(Provided records begins)

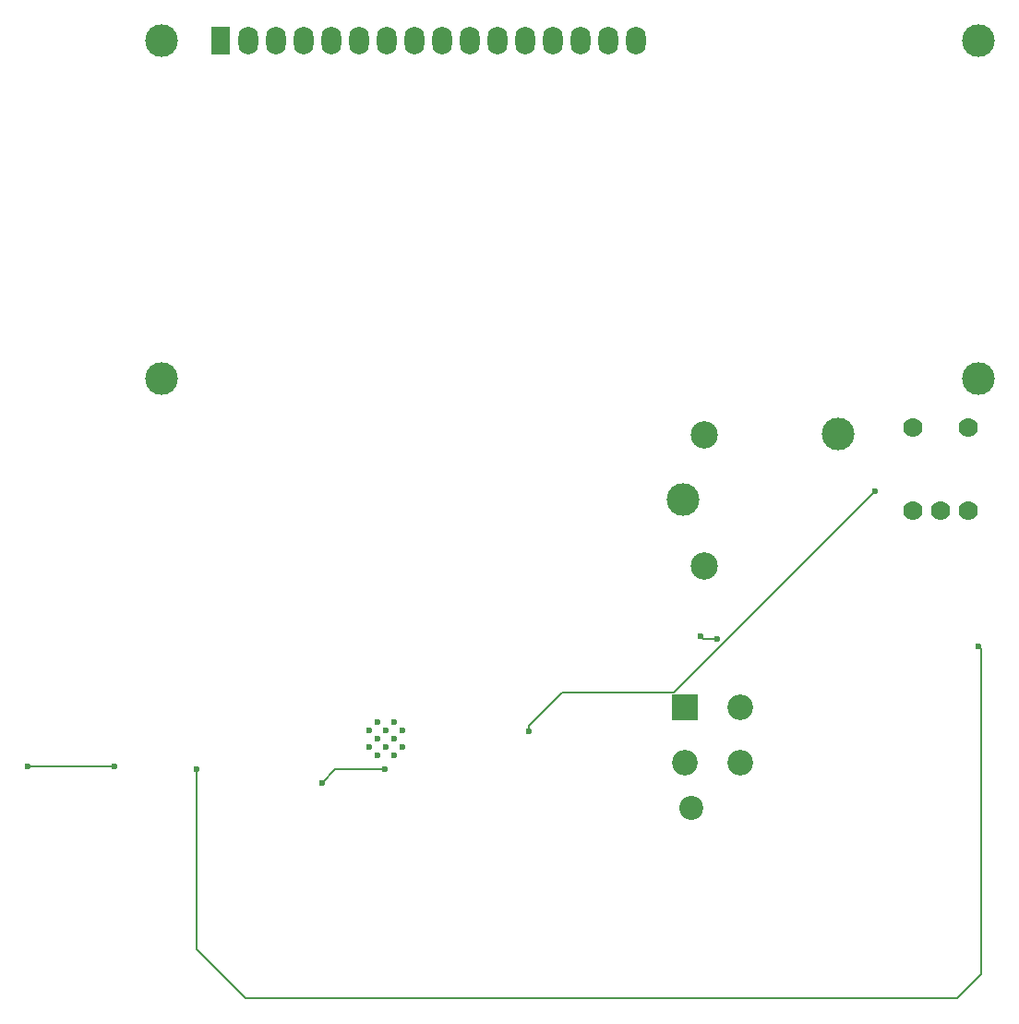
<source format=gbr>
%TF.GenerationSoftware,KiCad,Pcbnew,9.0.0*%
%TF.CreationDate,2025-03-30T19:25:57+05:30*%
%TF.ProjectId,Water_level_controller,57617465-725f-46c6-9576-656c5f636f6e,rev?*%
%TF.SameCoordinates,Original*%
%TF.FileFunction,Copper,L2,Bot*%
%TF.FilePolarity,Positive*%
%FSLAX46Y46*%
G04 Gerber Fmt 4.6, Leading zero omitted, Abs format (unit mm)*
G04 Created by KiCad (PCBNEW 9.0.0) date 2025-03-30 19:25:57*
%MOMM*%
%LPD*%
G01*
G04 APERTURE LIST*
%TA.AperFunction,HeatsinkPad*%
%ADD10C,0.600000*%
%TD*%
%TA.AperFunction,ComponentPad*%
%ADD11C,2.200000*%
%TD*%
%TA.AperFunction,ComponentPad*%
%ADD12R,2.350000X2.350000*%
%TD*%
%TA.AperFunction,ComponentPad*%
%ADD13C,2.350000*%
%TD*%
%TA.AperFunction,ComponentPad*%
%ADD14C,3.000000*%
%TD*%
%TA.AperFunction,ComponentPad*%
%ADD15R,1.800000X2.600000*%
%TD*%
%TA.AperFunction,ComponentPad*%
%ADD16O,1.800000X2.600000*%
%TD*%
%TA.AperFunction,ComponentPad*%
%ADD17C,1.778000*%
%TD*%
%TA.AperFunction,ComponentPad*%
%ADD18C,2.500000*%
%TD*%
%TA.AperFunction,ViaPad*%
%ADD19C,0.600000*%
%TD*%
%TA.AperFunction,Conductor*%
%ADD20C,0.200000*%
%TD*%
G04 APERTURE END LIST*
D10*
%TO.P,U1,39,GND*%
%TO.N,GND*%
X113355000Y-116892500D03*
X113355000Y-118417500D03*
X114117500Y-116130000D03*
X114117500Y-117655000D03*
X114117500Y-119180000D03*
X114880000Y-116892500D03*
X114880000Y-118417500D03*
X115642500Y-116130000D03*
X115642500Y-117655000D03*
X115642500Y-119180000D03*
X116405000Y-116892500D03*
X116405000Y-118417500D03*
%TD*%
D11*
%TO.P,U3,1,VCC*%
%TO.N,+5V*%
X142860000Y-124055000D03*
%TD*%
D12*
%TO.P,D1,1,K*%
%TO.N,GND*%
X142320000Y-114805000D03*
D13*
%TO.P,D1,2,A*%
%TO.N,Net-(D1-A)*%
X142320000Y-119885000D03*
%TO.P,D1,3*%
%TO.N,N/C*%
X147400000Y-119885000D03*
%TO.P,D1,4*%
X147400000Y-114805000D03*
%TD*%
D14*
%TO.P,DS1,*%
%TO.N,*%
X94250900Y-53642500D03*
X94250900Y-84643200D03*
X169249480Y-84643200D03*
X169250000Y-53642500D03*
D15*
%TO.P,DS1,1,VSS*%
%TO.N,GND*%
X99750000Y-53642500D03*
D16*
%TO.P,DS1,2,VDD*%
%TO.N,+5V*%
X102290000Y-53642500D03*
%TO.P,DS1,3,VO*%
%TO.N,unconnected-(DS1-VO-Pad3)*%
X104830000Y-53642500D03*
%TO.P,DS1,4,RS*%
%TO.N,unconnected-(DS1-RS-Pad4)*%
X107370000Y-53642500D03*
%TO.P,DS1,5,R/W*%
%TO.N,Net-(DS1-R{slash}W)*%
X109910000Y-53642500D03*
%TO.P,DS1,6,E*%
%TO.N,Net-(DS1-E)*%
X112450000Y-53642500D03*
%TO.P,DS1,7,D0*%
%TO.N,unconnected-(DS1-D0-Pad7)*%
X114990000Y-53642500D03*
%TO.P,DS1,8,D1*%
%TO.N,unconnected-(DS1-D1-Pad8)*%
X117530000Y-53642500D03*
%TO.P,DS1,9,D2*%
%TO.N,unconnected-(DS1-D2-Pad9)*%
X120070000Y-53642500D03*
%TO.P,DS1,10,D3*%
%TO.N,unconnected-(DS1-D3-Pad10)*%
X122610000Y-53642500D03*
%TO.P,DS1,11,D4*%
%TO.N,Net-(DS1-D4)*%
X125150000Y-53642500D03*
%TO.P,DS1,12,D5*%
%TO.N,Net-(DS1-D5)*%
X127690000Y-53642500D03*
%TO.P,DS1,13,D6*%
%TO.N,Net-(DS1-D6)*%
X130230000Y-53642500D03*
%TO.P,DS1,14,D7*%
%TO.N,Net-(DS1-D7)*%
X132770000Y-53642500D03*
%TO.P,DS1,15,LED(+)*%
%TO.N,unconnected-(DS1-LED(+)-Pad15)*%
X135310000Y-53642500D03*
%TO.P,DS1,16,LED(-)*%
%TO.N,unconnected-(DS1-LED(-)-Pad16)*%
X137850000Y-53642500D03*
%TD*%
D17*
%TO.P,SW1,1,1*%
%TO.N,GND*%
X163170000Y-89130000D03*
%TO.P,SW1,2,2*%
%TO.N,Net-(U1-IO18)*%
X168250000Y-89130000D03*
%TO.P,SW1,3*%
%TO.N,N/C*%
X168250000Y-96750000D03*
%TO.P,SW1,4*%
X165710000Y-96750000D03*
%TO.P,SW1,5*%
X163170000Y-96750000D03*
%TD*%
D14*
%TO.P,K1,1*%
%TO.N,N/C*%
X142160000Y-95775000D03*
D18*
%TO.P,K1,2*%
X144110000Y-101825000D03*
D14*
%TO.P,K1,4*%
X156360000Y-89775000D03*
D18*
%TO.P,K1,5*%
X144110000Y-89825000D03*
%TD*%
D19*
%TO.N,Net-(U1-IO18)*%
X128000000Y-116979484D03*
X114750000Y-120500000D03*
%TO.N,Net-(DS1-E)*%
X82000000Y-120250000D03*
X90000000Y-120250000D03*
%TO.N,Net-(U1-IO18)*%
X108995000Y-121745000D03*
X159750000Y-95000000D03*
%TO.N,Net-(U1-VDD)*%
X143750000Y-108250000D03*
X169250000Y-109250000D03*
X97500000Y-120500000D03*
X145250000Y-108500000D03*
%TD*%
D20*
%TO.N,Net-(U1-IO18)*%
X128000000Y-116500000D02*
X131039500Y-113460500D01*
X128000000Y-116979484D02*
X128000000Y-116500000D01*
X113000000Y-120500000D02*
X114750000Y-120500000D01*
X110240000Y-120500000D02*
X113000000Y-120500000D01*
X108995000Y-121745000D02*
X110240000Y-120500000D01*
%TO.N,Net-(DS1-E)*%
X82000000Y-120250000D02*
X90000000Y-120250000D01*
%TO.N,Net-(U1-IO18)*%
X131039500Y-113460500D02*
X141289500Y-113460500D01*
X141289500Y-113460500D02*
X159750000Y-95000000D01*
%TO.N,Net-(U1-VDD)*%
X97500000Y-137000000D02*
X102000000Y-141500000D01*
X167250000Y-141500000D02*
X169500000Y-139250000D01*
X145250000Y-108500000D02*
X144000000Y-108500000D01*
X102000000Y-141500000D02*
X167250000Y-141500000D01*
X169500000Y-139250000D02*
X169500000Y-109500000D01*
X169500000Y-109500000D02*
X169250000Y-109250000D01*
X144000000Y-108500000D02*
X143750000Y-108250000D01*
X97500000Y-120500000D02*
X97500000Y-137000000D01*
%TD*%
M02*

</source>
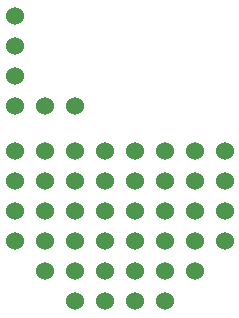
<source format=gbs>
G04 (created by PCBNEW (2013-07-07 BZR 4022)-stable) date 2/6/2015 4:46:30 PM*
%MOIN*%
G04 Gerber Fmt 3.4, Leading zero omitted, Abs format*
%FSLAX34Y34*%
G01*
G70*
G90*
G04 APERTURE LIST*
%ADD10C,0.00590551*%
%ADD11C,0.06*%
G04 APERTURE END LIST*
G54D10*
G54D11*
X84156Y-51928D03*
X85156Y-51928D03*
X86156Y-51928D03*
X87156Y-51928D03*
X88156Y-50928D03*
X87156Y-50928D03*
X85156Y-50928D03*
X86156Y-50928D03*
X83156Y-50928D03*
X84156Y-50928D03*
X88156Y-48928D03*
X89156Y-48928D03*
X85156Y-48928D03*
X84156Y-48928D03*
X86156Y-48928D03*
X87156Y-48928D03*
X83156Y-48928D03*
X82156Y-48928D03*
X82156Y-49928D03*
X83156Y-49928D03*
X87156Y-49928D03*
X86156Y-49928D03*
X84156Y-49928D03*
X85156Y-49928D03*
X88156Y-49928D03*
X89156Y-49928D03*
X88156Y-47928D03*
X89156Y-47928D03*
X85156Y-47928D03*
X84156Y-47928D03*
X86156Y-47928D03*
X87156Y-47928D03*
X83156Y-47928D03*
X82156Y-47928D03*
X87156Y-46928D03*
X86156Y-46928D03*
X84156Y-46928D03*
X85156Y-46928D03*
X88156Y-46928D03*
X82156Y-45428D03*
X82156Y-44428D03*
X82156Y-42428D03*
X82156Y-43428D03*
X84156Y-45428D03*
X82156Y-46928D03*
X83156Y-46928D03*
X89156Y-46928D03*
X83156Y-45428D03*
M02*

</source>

(Provided records ends)
(Provided records begins)

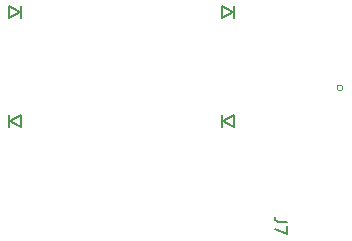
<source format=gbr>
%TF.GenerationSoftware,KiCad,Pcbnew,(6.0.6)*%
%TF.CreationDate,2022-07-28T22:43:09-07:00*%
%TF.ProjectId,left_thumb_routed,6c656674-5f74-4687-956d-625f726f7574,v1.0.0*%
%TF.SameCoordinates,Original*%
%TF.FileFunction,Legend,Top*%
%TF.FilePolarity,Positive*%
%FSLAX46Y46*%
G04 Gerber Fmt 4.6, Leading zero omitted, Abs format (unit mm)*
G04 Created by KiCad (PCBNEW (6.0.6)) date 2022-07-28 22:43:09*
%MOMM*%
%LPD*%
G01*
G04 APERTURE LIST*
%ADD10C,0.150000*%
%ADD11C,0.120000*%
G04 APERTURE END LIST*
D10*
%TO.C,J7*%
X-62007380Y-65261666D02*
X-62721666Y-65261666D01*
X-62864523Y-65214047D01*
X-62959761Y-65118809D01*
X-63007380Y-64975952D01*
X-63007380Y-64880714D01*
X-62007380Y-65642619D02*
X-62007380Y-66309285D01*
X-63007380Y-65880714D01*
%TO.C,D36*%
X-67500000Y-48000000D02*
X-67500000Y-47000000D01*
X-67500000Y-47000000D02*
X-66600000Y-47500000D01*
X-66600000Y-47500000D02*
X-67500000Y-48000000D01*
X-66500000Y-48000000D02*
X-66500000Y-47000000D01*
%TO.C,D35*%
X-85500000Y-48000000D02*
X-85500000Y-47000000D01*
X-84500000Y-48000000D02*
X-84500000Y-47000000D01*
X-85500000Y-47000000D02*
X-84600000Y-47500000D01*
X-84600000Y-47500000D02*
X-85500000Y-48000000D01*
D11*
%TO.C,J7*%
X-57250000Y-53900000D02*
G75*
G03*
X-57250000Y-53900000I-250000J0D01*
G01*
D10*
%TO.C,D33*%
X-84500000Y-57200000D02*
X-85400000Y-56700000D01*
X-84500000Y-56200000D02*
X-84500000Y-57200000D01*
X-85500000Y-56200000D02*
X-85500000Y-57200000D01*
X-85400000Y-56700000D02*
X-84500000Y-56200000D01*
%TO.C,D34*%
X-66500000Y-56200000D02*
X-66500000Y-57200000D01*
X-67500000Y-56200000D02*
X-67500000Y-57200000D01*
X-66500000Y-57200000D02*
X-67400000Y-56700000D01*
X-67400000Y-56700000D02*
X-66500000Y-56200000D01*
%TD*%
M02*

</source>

(Provided records ends)

Show all lines in the entries above where the string "KiCad" appears.

• _Expected answer_
%TF.GenerationSoftware,KiCad,Pcbnew,9.0.0*%
G04 Created by KiCad (PCBNEW 9.0.0) date 2025-03-30 19:25:57*
%TF.GenerationSoftware,KiCad,Pcbnew,(6.0.6)*%
G04 Created by KiCad (PCBNEW (6.0.6)) date 2022-07-28 22:43:09*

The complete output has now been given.